By Marisse Cato

What does it mean to transfer political ideology into musical aesthetic? B.H.A.M
(Black History Arts Movement) starts firmly in the London jazz scene sound-world with the track “M.O.V.E.”. Sounding influences from afrobeat and highlife, the head is simultaneously liberating and accusatory. This insistent call to attention is matched with a preceding ideological and spiritual intention set by the group’s starlet producer and Ivors-nominated composer and bandleader Arowah Cleaver with “P.R.A.Y.”.
The album is made up of interludes and tracks that draw a sonic lineage backwards through time. Starting with incriminating basslines that soar, angular, punchy and daring solos from Jay Phelps on trumpet and Lorenz Okello-Osengor takes us to church with soulful organ resonating over the band and pews. We are carried through vocal echoes that bend time – poking and prodding us to MOVE, beyond dance, toward collective action.
Drawing from so many aspects of contemporary and historical Blackness, the
essence of Sankofa (Twi)– to learn from the past to inform the future – continues to run throughout. We hear numerous roll calls and references to 60s and 70s activism in the tracks, reminding us of these legacies. Their continued relevance is felt in the note-bending cello solos from Gary Washington that cut through the texture with Queen-like rock ‘n’ roll dramaticism.

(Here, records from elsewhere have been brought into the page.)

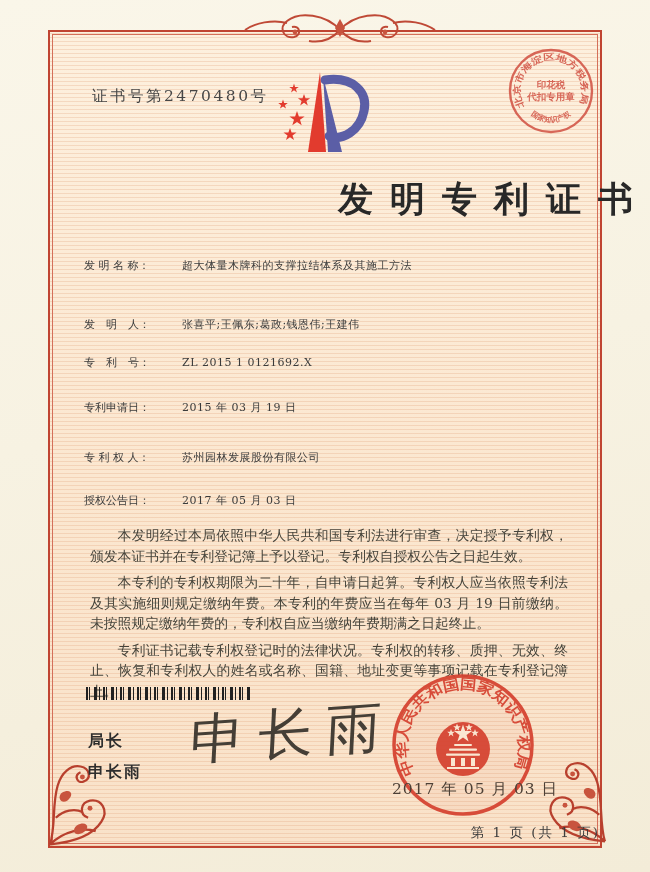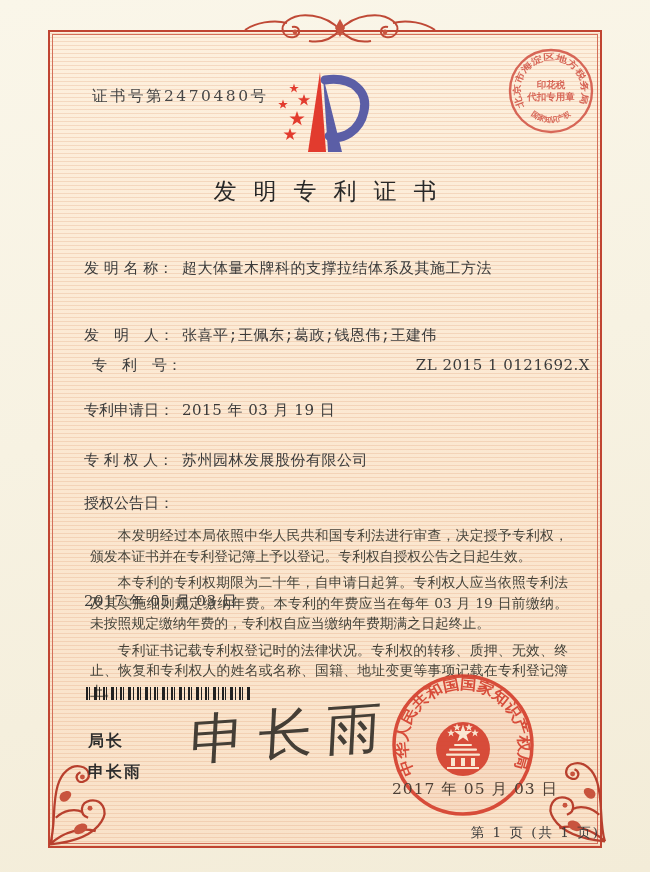--- a/index.html
+++ b/index.html
@@ -27,8 +27,8 @@
   .cert-no{position:absolute;left:92px;top:86px;font-size:15.5px;letter-spacing:2.5px;color:#474747;z-index:2;}
   .logo{position:absolute;left:268px;top:66px;width:106px;height:102px;z-index:2;}
   .title{
-    position:absolute;left:0;right:0;top:176px;text-align:center;z-index:2;
-    font-size:23px;font-weight:400;letter-spacing:17px;text-indent:17px;color:#282828;
+    position:absolute;left:0;right:0;top:176px;text-align:right;z-index:2;
+    font-size:35px;font-weight:700;letter-spacing:17px;text-indent:17px;color:#282828;
   }
   .row{position:absolute;left:84px;right:60px;display:flex;font-size:15px;color:#3b3b3b;z-index:2;line-height:1.25;}
   .row .lbl{flex:0 0 98px;white-space:nowrap;}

Through funk, soul, gospel, blues and eventually toward the abstract in free jazz, the music keeps daring us to dream, to think beyond our current condition toward what liberation might be. This sentiment resonates somewhere between Jacques Attali’s assertion of noise-making as a deeply political act that the sound of hegemony seeks to silence and Audre Lorde’s critical assertion in her 1977 essay “Your Silence Will not Protect You”. To make a racket, is to refuse a pre-determined future that excludes your dreams. B.H.A.M pushes us to sound and move with integrity against forces that dare to prescribe imagination and possibility.

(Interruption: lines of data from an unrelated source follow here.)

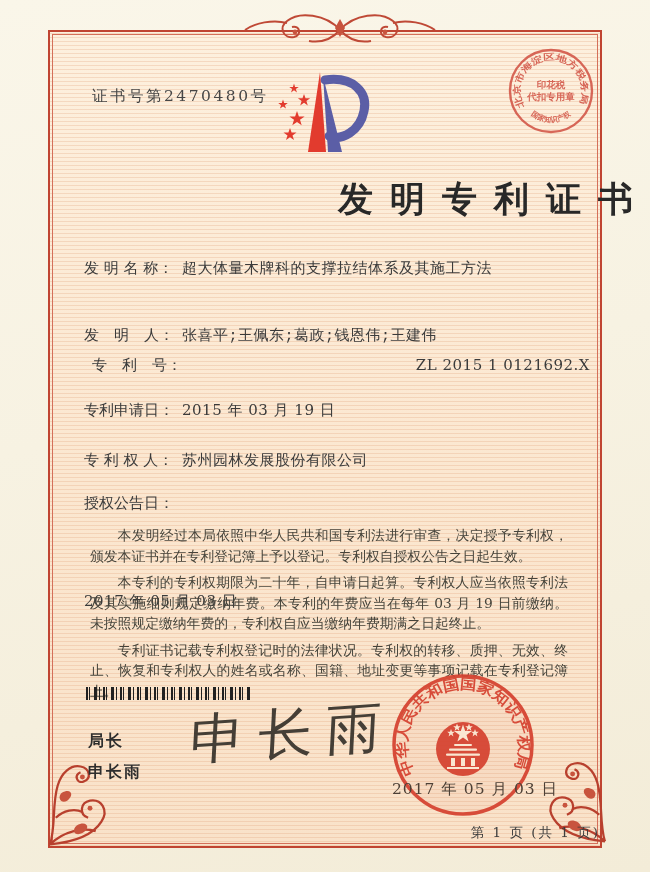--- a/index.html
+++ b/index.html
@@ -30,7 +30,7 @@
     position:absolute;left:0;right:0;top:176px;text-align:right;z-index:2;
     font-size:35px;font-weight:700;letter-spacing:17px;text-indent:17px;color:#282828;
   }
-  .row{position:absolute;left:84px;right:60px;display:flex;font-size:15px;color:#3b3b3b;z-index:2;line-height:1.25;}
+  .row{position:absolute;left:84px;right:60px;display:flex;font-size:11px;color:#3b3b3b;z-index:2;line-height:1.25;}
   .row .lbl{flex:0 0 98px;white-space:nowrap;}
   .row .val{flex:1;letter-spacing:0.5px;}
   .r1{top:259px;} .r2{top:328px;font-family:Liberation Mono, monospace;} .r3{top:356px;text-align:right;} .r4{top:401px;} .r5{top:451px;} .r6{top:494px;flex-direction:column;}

The album is a sonic representation of the mobilisation of a community of voices who are dreaming, visualizing, sounding and acting on the dreams of ancestors and continuing to build upon them. Cleaver’s acute sense of musical styles entwined with her research has brought together an album that radiates its own unique and poignant aesthetic structure that sounds its messages both with and without words. This type of music necessitates activity and begs the question, what might we do the day after we are liberated?